Six months after its foundation, the ETH spin-off LatticeFlow has received USD 2.8 million from two venture capital investors. The aim of this move, as the new company reveals in a press release, is to support its ambitious vision of ensuring reliable and trustworthy AI. Overcoming this strategic challenge will enable the safe use of AI technology, say the company’s founders.
While there have been significant advances in the development of artificial intelligence in the past decade, many AI models are still overwhelmed when it comes to productive, real-world use outside controlled research environments. This can result in errors and unwanted behaviours. Consider a driver assistance system that misreads a stop sign in difficult light conditions – when the sun is shining on the camera, for example – or because the stop sign is combined with other signage.
Spin-off improves AI models
“Our mission is to close this gap and enable companies to develop and use trustworthy AI,” says co-founder and CEO Petar Tsankov. To achieve this, the spin-off is developing a product that assesses the robustness and reliability of AI models, while providing actionable insights into how to improve them and ensure safety. “The first step in improving the reliability of AI models is the ability to comprehensively assess the models during development and deployment,” says co-founder and CTO Pavol Bielik.
Computer science professors Martin Vechev and Andreas Krause, also co-founders of the company, focus on researching and developing principles of trustworthy AI technologies at the ETH AI Center.

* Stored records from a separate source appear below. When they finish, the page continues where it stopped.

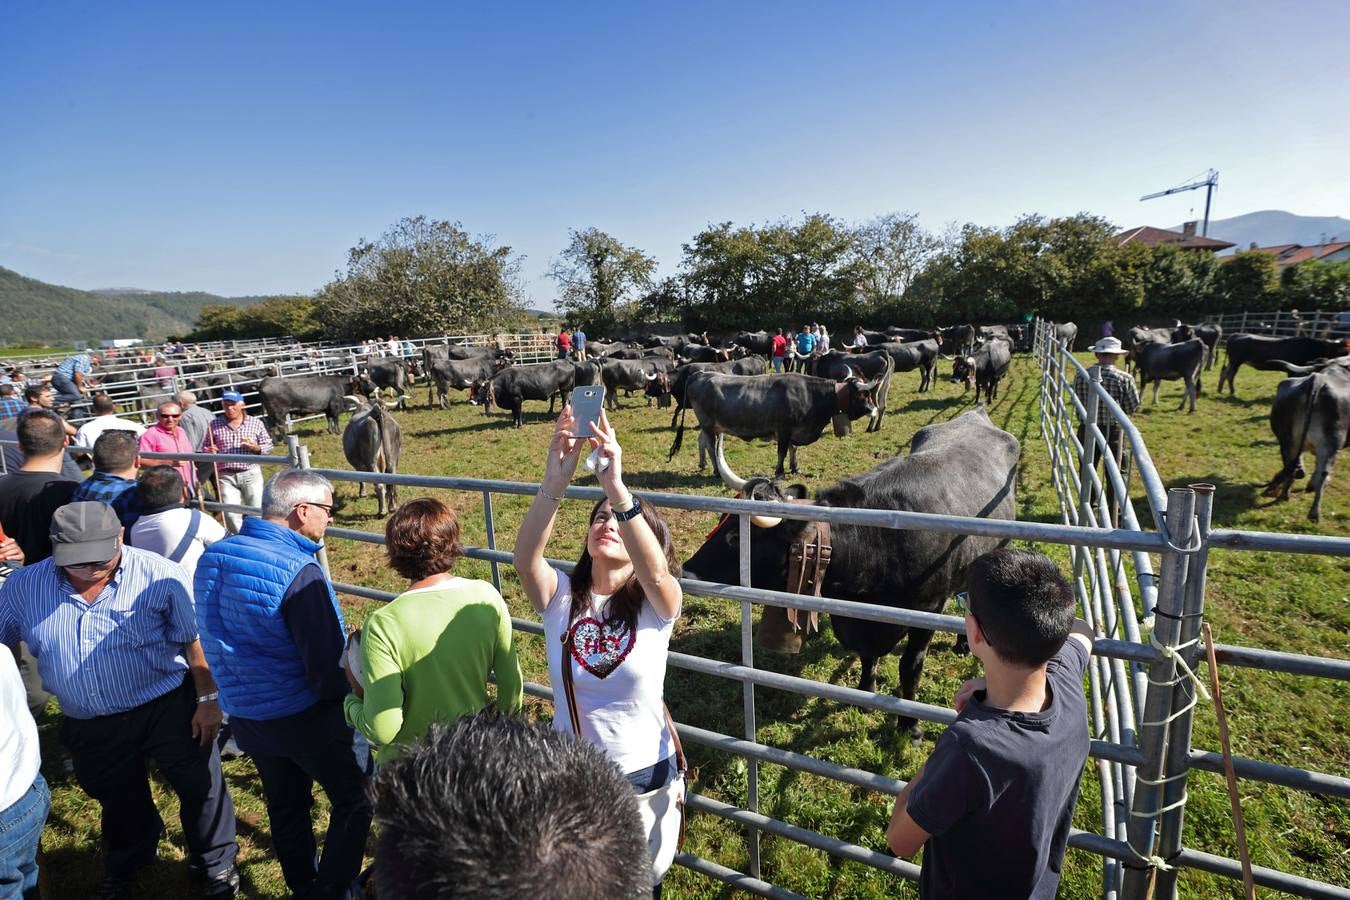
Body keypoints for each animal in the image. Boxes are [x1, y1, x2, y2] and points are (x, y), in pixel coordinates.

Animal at [666, 369, 880, 483]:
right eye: (865, 395)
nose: (875, 410)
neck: (810, 394)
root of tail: (701, 373)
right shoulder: (783, 429)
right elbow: (782, 451)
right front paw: (780, 472)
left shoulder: (793, 430)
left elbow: (793, 449)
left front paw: (795, 467)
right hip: (709, 425)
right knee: (710, 446)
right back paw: (717, 471)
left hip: (710, 426)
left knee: (701, 441)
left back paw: (702, 464)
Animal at [680, 410, 1015, 739]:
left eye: (735, 537)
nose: (686, 571)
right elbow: (868, 657)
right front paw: (865, 696)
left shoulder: (929, 611)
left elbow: (910, 666)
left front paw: (910, 725)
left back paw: (962, 644)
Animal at [1258, 356, 1344, 518]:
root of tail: (1316, 381)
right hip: (1329, 444)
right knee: (1322, 472)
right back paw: (1314, 512)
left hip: (1289, 441)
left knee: (1292, 465)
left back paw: (1283, 493)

The ERAN system developed by Professor Vechev and his team, for example, last year won a competition that was based on the issue of safety certification of artificial intelligence, outperforming teams from MIT, Oxford, Imperial College London, UIUC and elsewhere. “We’d like to use the spin-off to help transfer the technology developed at ETH to industry,” explains Krause, Head of the ETH AI Center.
Interest from prestigious clients
Various institutions such as the Swiss Federal Railways (SBB), the US Army and the German Federal Office for Information Security (BSI) are already working with LatticeFlow. Ilir Fetai and Andre Roger, who head up the Machine Perception competence centre at SBB, comment: “Machine learning (ML) is a central issue for SBB, as we see significant potential in its use for the improved, intelligent and automated monitoring of our rail infrastructure. This project targeting robust and reliable AI with LatticeFlow, ETH and Siemens plays an important part in successfully realising the benefits of ML.” LatticeFlow now plans to press ahead with the development of its product using the new funding it has received.